The senator’s son, Brent Hatch, quoted a veteran Utah journalist who called Hatch “the most important Utah politician since Brigham Young”.
Young led Latter-day Saint pioneers in Utah and served as its first field-era governor.
Hatch’s children remember their father for their sense of humor, passion for storytelling, and love of reasonably priced food, which included beef hot dogs at Costco and the buffet at Utah restaurant chain Chuck-A-Rama.
“He was really larger than life,” said his daughter, Marcia Hatch Vetten. “Dad had a wonderful sense of humor and an infectious laugh.”
First elected in 1976, Hatch ended his seven-term tenure in the US Senate in 2019 as the chamber’s longest-serving Republican senator in history. He spent 32 of his 42 years in office as a top-ranking Republican on key committees and helped reshape the federal judiciary — including the U.S. Supreme Court — and the Disabilities Act and the Children’s Health Insurance Program. With the Americans including the Compromise passed the law.
A staunch conservative, Hatch supported low taxes and opposed abortion. Early in his career, he frequently participated in settlements with Democrats, particularly with his friend the late Massachusetts Sen. Ed Kennedy, and supported Democratic presidential options for the Supreme Court, including the late President Bill Clinton. Justice Ruth Bader was nominated. Ginsburg in 1993.
Gordon Smith, a former two-term Republican senator from Oregon, called Hatch a patron and noted his knack for making noise and eventually cutting through it to get legislation passed.

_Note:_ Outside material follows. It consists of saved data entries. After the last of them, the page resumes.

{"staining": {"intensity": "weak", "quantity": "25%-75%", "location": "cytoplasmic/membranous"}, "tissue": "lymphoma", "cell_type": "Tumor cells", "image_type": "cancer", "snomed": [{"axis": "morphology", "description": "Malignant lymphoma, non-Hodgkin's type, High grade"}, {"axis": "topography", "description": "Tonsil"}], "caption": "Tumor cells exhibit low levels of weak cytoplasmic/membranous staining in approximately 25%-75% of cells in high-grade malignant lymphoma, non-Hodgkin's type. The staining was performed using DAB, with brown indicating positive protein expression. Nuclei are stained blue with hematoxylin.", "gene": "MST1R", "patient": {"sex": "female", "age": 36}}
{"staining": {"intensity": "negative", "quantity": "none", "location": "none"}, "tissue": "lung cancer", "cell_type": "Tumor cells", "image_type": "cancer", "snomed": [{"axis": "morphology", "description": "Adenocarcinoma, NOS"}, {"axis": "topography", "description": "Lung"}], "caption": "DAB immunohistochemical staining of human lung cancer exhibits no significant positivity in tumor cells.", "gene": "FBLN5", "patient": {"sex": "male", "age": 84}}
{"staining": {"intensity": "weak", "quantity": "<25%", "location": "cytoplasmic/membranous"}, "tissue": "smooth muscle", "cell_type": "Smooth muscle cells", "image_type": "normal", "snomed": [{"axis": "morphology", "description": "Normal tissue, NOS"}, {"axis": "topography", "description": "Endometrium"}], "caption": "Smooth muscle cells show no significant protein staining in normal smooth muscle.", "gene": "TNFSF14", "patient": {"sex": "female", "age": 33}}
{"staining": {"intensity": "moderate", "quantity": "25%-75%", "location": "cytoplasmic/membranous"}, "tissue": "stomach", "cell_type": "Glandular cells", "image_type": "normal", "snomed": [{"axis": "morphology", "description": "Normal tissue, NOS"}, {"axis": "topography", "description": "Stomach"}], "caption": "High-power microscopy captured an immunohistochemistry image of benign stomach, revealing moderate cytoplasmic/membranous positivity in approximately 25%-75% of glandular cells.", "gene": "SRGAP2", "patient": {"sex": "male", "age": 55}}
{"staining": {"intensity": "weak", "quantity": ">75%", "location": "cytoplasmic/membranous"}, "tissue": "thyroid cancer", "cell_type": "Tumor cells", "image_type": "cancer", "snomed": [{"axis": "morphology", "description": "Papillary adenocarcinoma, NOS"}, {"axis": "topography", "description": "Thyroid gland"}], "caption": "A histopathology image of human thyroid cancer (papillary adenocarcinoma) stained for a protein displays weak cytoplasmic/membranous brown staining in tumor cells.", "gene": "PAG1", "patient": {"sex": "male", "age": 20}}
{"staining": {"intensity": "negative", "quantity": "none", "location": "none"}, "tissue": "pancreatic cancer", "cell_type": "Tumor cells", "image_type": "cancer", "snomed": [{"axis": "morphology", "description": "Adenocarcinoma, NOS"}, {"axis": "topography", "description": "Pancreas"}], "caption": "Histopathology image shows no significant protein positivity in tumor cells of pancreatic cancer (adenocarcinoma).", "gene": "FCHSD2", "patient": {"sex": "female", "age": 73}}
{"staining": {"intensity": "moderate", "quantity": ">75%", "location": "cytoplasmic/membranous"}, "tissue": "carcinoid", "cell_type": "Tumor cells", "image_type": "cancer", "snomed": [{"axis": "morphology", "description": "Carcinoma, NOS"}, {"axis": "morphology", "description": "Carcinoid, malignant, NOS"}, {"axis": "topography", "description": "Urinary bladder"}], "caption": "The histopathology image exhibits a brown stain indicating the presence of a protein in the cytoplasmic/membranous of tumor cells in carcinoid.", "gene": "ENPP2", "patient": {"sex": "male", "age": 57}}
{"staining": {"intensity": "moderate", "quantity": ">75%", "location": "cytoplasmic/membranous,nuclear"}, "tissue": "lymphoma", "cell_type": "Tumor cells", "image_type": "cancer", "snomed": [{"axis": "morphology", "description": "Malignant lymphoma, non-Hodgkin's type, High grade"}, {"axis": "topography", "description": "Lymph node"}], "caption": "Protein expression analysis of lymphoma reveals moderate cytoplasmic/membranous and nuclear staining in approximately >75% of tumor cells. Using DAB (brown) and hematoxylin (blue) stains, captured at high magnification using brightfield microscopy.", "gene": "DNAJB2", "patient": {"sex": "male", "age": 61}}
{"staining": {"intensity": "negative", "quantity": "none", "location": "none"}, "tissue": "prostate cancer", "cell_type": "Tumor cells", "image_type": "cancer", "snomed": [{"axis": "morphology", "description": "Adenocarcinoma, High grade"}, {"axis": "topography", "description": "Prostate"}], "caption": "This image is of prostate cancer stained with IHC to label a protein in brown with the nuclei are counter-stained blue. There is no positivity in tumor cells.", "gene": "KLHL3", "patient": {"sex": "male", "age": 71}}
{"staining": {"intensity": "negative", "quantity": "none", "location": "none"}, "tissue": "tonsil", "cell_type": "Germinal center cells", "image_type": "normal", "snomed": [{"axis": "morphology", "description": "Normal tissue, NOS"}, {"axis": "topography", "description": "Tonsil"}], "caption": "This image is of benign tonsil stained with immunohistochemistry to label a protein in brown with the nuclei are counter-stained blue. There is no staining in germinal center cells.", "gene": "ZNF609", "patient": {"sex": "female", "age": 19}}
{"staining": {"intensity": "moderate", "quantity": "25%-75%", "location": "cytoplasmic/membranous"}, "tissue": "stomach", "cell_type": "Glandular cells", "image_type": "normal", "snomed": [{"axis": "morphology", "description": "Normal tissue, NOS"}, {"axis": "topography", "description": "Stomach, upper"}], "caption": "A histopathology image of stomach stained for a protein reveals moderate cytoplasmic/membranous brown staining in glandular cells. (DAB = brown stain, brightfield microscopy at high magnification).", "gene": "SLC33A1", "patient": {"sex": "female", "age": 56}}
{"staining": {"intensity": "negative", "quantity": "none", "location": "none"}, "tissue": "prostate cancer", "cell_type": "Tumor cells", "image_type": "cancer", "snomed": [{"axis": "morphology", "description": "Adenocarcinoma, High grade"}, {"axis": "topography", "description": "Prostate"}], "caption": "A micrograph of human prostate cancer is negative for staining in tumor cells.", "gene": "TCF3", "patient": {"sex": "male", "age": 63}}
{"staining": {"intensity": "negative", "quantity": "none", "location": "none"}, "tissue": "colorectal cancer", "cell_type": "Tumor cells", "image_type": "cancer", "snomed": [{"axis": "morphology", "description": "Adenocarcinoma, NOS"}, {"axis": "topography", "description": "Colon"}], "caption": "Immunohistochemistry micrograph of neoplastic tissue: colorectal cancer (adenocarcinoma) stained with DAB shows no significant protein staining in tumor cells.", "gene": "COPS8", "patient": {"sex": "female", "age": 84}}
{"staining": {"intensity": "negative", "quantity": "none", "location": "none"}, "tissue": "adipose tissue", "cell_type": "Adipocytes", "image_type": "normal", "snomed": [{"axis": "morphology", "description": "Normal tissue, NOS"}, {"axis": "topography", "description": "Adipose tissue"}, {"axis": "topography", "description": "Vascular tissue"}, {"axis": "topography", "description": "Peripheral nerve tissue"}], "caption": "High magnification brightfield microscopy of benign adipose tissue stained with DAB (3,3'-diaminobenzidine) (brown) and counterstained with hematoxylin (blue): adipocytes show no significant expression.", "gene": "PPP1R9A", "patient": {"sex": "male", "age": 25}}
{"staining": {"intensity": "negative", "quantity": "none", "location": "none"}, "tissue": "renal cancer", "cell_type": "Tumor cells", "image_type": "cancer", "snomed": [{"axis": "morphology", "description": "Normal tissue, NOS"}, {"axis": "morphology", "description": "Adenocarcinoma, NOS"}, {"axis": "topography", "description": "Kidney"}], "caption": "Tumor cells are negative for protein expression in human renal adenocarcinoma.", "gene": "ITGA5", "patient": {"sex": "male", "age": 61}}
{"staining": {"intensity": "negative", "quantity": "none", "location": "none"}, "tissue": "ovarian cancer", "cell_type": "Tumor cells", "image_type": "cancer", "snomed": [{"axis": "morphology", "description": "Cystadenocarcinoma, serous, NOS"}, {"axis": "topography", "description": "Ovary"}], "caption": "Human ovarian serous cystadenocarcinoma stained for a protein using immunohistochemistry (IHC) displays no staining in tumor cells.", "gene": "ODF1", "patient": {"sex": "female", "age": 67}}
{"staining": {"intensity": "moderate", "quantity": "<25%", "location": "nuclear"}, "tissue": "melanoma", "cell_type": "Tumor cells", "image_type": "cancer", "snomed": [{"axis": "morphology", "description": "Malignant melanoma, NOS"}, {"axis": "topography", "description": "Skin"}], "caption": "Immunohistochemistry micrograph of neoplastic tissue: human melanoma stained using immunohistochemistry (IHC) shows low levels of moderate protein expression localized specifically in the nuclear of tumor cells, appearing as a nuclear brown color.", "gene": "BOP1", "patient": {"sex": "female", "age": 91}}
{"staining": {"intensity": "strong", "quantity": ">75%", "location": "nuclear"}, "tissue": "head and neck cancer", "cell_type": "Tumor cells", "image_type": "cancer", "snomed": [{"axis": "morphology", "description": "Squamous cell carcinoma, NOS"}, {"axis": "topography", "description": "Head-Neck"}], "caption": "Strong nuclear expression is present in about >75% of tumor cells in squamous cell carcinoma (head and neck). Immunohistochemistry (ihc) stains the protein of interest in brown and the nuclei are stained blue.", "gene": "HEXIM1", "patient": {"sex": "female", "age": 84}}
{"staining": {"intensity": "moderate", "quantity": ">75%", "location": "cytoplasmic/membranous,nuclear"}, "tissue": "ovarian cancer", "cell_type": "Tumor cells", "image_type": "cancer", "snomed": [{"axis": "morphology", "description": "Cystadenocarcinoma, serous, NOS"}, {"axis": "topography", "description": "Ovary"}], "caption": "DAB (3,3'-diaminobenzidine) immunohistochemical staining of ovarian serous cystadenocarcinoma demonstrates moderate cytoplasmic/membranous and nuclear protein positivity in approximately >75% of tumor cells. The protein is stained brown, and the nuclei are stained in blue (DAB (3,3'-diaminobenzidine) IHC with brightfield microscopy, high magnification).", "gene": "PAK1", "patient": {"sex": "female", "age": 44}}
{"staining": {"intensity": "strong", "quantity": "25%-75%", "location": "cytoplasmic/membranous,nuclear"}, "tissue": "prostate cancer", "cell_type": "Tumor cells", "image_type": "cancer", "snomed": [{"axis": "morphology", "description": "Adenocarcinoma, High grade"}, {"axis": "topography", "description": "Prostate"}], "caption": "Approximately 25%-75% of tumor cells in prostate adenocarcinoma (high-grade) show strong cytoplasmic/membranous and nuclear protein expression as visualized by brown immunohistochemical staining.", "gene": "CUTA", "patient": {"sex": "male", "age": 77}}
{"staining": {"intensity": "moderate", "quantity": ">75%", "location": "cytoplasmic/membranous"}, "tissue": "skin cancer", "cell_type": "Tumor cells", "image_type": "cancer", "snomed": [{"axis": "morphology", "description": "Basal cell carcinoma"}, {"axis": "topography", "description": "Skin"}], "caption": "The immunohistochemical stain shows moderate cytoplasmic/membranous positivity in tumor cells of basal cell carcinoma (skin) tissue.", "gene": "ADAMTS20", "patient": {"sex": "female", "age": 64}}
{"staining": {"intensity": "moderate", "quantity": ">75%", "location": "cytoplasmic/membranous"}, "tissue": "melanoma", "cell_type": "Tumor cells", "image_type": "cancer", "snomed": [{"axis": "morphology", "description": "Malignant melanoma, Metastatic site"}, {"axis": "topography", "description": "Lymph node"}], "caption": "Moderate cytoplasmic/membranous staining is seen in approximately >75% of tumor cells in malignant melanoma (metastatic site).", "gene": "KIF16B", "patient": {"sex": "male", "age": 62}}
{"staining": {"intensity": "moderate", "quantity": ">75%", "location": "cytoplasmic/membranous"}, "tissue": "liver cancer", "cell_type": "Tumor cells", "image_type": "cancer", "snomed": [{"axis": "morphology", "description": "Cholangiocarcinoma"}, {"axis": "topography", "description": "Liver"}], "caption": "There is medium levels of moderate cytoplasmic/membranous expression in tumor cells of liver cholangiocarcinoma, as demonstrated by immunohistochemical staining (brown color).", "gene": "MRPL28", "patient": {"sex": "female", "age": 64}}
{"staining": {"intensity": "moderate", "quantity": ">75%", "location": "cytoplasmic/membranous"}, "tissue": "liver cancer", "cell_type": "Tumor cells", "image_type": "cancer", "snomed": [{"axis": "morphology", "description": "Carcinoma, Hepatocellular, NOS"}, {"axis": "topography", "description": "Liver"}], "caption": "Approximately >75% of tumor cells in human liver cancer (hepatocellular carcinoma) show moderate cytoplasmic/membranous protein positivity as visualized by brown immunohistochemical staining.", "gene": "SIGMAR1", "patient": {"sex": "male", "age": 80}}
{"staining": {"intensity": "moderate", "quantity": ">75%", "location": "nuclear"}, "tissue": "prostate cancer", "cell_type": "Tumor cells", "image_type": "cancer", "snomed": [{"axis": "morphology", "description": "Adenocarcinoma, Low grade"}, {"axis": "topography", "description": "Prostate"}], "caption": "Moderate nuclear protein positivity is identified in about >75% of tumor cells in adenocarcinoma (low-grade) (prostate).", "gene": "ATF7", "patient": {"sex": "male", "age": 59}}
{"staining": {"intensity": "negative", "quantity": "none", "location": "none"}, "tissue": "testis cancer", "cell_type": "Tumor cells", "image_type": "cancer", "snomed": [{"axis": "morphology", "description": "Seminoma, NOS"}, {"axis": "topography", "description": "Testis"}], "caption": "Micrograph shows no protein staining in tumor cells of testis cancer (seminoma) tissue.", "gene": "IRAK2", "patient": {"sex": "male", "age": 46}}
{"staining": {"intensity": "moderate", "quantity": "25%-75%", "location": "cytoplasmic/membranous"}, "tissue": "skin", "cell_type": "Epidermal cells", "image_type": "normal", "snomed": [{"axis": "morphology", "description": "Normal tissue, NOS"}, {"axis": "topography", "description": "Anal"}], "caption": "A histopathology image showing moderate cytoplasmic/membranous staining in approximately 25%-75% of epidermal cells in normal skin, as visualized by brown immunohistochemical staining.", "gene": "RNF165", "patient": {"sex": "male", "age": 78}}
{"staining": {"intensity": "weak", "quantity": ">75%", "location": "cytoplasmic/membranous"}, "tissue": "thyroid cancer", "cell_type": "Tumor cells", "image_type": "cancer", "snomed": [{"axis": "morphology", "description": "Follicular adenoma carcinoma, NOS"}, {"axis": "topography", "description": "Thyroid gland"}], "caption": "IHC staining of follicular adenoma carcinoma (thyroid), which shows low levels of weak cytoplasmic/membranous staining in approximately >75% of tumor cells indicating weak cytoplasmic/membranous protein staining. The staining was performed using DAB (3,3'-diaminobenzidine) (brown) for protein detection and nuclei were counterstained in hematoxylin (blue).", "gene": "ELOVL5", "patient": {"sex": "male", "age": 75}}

“Sure, Orin made his share of noise. But Orin also had the humility and wisdom of being a student of the Senate. It inspired him to listen and learn,” said Smith. Ki mastered the art of finding common sense centers in the Senate that are essential to making laws, not just noise.”
Friday’s memorial service also highlighted specific extracurricular activities Hatch is known for in Washington, D.C., and Utah. An accomplished songwriter, Hatch wrote over 300 tracks, including Jesus’ love is like a riverAnd no empty chair, which was sung at the service by his grandchildren. He also managed a folk-rock band called The Free Agency, a psychedelic rock group in San Francisco before the members converted to the Church of Jesus Christ of Latter-day Saints.
Growing up as a boxer, he maintained a lifelong passion for the sport, developing friendships with Utah Jazz basketball star Karl Malone and boxer Muhammad Ali, at whose funeral he spoke in 2016.